Instructions for the task:
Each line in the records that mentions the word "lines" needs to be listed.

Supplied records:

########################################

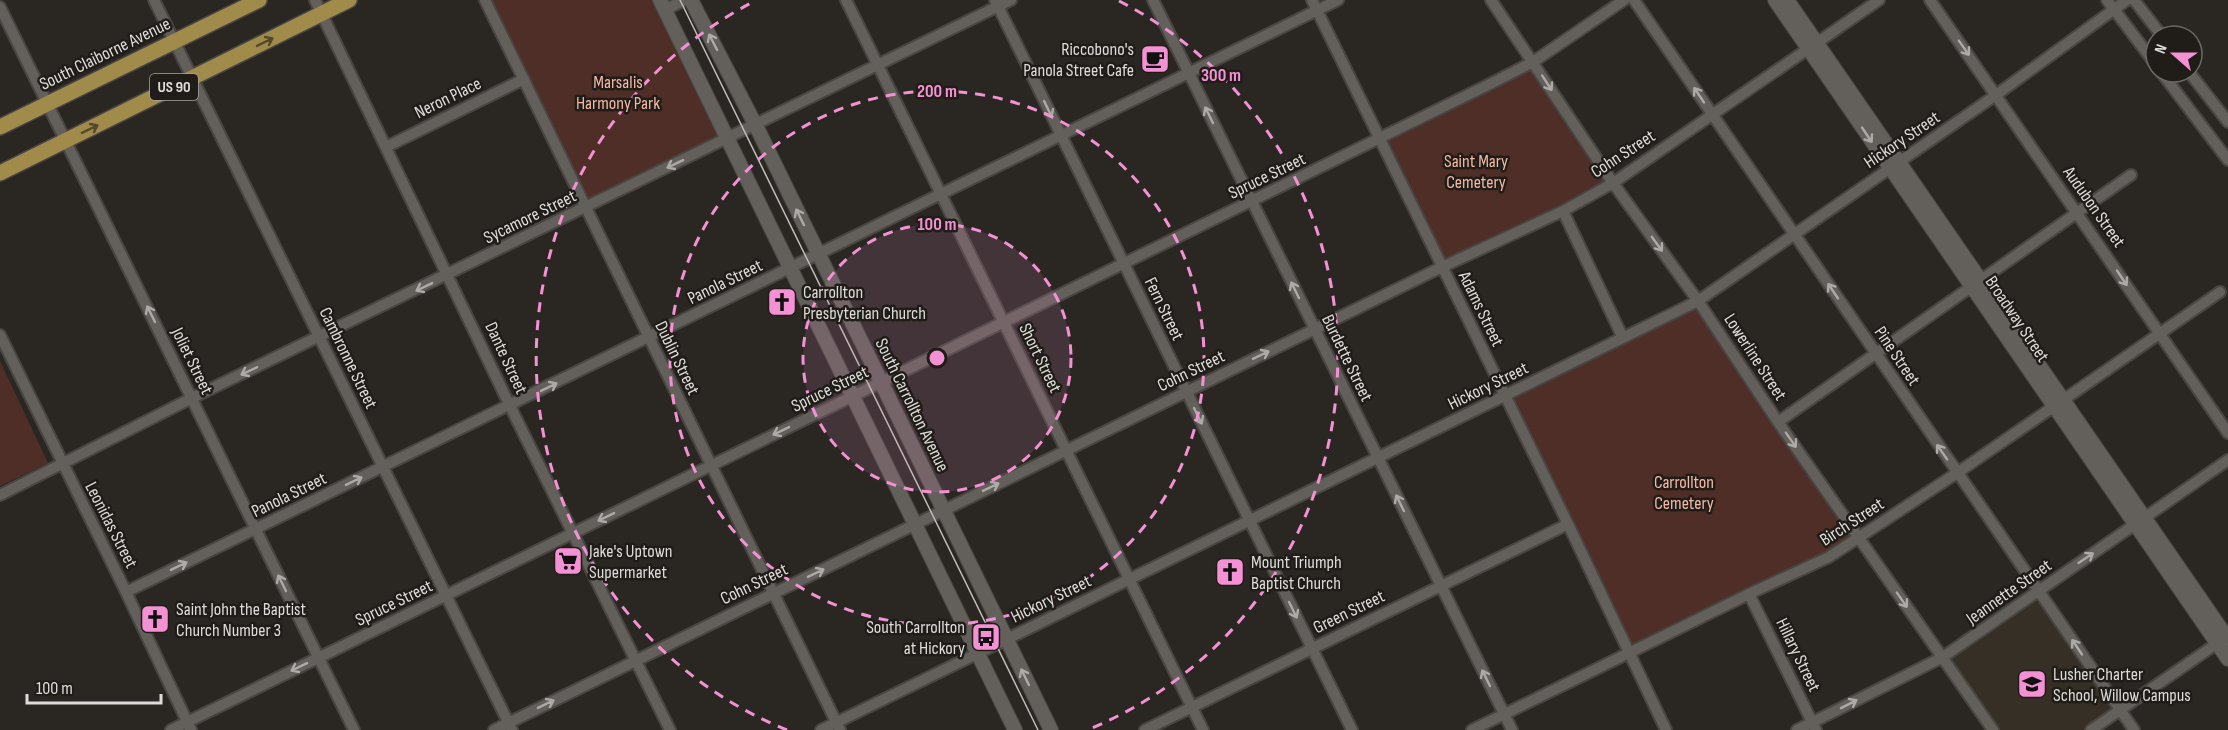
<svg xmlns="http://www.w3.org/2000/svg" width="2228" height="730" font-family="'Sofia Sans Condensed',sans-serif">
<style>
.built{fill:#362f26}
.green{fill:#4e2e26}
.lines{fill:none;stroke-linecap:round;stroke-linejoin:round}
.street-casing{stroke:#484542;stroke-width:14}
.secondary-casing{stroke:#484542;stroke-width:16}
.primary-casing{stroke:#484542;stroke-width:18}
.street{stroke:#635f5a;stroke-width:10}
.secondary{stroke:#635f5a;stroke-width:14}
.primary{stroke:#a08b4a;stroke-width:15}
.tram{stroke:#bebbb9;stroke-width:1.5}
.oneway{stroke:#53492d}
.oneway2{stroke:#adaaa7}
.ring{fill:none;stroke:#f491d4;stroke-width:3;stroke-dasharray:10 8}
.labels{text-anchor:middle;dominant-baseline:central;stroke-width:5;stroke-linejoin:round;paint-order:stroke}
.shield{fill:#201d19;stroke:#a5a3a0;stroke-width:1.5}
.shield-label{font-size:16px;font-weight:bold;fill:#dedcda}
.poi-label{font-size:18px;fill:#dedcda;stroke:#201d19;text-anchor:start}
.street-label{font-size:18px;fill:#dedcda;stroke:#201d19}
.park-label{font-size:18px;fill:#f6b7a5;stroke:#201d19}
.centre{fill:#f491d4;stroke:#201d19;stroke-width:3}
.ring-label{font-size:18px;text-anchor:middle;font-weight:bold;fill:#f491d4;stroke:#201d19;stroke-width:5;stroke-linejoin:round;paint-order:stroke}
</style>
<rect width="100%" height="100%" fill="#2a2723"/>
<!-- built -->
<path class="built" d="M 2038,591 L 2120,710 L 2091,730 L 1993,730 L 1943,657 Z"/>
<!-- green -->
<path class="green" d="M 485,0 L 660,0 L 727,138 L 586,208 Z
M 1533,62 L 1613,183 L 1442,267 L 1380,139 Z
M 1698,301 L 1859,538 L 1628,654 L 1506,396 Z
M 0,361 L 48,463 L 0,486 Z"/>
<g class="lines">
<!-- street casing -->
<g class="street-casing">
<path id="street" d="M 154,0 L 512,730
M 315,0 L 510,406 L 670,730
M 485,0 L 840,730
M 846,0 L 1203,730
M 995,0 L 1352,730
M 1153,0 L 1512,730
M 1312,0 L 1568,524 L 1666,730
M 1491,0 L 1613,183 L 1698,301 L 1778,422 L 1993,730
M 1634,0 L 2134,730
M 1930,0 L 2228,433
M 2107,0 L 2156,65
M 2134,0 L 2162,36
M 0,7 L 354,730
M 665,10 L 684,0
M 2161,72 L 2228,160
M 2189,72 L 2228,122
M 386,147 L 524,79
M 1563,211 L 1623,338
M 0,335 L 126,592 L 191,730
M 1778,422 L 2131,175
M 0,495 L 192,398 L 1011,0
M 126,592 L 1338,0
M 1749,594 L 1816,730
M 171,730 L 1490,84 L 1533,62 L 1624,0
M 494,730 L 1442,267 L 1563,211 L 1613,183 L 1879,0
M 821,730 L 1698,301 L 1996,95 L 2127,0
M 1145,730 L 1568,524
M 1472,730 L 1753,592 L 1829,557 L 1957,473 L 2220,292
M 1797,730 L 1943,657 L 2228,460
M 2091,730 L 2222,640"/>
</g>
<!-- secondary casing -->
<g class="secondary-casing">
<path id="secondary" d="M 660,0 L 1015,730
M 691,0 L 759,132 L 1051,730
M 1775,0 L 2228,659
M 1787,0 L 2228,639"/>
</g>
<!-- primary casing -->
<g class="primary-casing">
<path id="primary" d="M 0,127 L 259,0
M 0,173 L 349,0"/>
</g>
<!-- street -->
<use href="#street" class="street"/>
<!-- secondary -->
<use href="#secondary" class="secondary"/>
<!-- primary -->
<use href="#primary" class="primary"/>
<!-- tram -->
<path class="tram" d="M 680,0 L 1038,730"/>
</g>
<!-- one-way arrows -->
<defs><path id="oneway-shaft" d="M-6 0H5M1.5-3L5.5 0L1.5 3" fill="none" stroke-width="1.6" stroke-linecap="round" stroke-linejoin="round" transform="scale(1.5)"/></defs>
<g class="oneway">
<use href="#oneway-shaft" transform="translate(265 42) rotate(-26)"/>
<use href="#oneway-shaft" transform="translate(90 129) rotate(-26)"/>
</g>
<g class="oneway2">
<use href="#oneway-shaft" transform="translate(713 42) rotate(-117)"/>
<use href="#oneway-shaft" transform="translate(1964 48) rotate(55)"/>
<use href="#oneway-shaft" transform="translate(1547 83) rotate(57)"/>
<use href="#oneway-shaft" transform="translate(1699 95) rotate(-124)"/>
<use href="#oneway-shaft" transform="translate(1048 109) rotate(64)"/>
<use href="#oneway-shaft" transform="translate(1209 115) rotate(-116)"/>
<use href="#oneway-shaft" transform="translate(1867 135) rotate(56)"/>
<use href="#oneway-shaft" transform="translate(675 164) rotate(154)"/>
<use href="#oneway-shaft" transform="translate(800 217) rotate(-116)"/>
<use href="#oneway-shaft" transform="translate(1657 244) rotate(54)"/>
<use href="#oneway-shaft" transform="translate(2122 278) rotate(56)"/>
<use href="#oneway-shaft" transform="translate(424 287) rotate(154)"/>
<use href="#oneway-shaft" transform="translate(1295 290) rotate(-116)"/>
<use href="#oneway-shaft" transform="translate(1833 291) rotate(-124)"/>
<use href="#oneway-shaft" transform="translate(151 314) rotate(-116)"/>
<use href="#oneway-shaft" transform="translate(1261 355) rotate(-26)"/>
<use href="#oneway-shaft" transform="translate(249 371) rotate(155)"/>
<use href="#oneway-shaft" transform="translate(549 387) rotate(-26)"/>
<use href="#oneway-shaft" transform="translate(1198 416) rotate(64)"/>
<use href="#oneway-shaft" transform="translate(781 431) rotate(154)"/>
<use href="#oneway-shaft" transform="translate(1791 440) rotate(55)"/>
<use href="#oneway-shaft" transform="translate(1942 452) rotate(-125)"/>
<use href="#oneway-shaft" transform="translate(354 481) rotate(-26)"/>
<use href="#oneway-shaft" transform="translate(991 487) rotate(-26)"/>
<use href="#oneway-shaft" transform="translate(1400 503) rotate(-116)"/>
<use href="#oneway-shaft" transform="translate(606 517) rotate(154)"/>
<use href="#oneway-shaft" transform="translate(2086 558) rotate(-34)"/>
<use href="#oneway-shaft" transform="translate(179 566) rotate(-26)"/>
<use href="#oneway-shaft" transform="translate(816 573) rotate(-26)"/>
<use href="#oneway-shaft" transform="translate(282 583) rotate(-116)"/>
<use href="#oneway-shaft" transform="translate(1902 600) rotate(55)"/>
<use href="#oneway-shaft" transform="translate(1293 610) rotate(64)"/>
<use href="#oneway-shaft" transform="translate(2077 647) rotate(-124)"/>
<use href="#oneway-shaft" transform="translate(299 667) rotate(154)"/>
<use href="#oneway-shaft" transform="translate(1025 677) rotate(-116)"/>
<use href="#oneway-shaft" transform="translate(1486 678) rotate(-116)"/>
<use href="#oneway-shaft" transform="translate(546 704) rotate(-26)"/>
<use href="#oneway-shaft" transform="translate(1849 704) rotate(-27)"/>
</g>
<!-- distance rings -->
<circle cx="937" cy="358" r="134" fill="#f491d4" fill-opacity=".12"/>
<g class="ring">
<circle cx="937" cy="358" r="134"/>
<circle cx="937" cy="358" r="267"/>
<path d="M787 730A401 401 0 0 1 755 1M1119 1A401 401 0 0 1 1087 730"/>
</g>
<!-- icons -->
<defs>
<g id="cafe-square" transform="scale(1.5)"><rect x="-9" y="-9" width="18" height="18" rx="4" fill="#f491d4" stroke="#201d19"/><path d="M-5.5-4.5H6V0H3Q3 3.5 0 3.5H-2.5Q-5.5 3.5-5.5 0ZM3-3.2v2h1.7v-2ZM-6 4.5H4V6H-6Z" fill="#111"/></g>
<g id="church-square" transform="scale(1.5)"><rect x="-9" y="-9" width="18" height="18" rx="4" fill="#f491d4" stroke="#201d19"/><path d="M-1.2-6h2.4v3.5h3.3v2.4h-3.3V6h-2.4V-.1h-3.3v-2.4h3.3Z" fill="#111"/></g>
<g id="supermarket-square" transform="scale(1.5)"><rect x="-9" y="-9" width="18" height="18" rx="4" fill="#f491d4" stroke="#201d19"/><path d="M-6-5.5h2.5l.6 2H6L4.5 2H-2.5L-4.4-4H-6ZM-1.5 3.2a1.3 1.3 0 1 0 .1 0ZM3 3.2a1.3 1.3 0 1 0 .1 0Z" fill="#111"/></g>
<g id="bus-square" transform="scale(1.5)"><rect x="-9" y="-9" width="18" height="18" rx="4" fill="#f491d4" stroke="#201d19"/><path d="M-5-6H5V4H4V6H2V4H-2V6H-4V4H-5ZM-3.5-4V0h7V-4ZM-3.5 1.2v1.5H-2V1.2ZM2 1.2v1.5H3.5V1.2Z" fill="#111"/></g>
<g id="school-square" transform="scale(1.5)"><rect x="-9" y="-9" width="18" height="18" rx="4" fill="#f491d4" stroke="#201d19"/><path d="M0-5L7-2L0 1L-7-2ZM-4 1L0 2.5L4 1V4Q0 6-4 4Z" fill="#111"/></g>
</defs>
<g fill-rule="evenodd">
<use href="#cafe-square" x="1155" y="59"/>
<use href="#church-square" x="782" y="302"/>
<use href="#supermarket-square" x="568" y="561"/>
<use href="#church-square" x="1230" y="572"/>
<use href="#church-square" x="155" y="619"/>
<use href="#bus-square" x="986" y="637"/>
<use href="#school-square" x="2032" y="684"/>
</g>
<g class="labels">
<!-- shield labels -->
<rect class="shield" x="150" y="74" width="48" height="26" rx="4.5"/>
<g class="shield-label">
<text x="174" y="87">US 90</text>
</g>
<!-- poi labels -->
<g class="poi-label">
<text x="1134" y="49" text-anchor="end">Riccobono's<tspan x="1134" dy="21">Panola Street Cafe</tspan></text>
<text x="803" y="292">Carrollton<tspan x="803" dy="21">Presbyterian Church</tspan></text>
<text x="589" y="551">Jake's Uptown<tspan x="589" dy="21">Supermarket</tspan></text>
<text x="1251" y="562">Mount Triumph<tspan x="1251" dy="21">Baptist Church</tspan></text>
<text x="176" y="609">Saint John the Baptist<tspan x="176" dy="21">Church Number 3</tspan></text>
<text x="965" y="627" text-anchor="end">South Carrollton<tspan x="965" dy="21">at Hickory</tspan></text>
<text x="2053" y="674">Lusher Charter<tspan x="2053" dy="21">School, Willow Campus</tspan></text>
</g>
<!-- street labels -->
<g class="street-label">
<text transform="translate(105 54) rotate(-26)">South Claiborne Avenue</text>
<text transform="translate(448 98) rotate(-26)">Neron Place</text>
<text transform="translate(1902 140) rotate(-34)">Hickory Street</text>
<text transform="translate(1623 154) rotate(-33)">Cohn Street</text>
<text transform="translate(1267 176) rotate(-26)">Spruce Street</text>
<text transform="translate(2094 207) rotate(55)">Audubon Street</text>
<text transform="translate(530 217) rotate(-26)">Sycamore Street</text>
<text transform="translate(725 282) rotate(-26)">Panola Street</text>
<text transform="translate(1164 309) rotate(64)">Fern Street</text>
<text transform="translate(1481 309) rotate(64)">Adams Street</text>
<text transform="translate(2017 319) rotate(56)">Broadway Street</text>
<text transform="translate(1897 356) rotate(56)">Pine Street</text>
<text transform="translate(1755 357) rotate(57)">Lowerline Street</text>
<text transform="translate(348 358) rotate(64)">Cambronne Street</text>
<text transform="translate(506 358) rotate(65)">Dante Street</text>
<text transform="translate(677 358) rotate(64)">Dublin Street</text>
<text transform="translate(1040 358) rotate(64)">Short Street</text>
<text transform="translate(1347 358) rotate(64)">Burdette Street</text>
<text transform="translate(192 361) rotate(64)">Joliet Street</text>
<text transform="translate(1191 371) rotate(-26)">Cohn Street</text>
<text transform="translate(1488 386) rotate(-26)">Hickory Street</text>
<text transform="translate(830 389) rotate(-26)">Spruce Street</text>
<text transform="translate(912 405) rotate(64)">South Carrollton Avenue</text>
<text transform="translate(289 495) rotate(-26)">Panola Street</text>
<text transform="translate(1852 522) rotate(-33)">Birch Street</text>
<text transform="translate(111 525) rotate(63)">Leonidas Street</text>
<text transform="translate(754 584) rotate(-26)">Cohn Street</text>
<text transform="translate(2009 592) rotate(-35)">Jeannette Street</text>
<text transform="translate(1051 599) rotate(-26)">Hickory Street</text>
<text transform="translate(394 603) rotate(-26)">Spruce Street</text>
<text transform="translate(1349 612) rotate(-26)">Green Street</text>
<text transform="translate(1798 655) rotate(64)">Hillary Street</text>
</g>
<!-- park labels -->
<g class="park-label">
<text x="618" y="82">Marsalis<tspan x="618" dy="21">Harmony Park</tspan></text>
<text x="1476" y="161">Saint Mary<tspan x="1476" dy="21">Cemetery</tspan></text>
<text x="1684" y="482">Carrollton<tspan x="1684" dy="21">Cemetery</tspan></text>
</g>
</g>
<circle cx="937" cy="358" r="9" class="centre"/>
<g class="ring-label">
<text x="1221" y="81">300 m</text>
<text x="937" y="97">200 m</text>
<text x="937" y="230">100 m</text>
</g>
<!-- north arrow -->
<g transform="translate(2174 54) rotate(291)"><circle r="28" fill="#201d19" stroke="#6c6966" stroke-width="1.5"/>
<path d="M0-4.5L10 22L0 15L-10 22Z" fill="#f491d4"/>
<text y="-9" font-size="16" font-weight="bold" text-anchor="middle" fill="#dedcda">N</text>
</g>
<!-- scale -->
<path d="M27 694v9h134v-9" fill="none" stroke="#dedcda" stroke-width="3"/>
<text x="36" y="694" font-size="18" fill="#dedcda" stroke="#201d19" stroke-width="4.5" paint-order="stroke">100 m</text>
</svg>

########################################

Response box:
.lines{fill:none;stroke-linecap:round;stroke-linejoin:round}
<g class="lines">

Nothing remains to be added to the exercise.